Moving forward, several key research questions arise from this case. First, it is crucial to understand the progression of the disease, particularly the mechanism by which H9N2 influenza contributed to the worsening of the patient’s condition, ultimately leading to multiorgan failure. Second, analyzing samples from close contacts to determine H9N2 positivity is important to identify potential human-to-human transmission, understand transmission dynamics, and guide public health interventions. Although Vietnam lacks a formal One Health rapid response team, this case highlighted the value of cross-sector collaboration.

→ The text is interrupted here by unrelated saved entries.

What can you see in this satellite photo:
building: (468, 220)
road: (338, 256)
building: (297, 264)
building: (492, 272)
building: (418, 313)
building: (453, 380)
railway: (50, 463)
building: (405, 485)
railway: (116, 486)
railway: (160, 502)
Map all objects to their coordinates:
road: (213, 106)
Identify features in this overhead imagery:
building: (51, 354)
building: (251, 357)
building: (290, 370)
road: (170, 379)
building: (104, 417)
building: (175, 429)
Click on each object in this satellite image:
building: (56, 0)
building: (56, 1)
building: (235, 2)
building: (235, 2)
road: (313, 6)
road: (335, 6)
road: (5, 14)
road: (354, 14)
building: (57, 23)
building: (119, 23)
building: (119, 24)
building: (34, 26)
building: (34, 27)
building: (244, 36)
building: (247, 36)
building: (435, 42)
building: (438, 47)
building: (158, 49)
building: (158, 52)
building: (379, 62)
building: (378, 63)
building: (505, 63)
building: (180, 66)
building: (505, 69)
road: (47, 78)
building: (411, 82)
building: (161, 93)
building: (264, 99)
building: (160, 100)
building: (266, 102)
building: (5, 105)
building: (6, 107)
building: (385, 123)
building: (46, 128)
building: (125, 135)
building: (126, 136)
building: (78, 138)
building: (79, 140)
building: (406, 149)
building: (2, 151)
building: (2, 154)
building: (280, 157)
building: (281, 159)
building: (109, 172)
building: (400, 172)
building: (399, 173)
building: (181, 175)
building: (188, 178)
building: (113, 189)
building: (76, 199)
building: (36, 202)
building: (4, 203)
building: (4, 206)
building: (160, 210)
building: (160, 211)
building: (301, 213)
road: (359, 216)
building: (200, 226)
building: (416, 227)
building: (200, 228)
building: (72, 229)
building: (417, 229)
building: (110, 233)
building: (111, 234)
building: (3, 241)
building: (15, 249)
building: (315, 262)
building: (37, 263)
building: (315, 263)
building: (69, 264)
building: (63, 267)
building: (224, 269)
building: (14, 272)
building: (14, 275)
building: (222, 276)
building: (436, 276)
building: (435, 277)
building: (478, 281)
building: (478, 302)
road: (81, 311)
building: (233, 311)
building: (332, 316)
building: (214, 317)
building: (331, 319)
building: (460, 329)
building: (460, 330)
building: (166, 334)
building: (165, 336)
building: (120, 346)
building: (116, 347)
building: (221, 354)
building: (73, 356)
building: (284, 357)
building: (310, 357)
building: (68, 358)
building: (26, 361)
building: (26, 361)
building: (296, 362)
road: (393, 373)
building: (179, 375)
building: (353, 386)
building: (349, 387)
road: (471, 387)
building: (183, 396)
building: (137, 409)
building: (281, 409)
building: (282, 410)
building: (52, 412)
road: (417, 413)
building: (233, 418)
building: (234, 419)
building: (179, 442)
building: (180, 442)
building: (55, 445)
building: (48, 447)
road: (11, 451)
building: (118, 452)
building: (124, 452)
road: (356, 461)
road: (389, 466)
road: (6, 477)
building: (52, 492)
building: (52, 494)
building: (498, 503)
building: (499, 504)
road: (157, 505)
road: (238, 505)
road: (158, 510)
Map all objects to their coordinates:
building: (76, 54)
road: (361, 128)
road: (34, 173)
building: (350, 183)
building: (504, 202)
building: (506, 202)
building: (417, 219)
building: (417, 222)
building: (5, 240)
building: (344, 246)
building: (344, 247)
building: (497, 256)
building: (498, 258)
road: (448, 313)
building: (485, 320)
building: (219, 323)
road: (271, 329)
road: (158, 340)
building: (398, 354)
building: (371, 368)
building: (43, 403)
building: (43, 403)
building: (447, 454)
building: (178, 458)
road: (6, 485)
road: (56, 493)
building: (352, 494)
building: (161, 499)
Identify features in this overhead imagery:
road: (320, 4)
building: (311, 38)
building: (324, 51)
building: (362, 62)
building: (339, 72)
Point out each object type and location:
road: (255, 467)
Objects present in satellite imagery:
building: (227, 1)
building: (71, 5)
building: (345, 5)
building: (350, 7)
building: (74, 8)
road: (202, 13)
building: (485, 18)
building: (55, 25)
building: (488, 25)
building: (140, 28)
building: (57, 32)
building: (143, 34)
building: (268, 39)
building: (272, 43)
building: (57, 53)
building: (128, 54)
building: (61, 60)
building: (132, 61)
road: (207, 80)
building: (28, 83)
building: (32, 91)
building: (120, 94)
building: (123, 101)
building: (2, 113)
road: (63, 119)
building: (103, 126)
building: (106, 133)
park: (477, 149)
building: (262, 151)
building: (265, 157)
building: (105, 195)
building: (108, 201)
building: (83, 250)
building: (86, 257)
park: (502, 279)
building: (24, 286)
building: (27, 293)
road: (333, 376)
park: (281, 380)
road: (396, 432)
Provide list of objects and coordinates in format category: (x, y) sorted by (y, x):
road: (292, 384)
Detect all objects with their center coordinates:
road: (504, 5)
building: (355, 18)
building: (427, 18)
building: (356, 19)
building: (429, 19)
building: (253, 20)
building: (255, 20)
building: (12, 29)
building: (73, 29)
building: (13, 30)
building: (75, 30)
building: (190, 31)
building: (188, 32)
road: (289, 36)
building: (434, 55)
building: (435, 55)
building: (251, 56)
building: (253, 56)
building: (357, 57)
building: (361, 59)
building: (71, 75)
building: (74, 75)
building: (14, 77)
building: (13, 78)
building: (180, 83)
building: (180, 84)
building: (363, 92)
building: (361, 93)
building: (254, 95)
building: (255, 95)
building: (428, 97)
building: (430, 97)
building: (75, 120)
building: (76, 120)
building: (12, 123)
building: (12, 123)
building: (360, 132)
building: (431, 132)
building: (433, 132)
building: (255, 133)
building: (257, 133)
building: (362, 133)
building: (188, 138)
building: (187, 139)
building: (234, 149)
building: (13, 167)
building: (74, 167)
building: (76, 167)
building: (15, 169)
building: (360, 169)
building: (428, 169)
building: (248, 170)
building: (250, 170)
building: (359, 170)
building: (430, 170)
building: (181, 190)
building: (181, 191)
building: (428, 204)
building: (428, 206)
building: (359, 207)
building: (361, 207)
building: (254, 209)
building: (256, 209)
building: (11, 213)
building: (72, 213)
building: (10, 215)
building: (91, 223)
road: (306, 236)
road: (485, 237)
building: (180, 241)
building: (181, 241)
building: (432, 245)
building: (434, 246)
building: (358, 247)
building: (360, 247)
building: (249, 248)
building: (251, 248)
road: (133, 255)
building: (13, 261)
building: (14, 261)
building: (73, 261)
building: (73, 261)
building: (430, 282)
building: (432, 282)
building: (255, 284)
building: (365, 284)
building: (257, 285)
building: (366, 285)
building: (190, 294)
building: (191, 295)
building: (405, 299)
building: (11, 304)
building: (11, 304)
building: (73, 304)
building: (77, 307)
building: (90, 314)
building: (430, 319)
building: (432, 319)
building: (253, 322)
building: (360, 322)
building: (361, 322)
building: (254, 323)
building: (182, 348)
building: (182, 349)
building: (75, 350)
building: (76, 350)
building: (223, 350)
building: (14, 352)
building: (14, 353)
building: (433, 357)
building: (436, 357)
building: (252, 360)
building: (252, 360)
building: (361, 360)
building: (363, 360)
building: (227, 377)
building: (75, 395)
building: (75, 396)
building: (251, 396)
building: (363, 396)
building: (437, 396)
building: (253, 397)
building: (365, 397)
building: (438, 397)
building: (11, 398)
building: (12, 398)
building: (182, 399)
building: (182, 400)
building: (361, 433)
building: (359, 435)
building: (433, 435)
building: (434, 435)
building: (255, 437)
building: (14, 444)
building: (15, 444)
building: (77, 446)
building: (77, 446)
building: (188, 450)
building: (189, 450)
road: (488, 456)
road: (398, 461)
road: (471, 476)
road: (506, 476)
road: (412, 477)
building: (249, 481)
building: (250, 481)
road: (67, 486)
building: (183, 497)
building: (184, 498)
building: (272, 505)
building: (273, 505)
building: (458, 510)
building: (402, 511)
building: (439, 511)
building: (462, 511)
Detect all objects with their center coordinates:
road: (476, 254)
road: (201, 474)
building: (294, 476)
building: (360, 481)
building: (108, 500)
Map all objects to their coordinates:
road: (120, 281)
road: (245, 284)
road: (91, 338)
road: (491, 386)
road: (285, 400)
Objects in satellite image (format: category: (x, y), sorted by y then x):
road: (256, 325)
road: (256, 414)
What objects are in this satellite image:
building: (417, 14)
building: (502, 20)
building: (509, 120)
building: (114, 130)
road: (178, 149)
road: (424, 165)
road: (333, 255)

Contributions from public health and animal health sectors, including sequencing expertise and environmental testing, underscore the need to strengthen One Health partnerships for effective surveillance and outbreak response.
Dr. Duong is a medical doctor at the National Influenza Center Respiratory Viruses Laboratory of the microbiology and immunology department of Pasteur Institute in Ho Chi Minh City, Vietnam. Her research focuses on influenza viruses, SARS-CoV-2, and other viruses such as RSV and measles.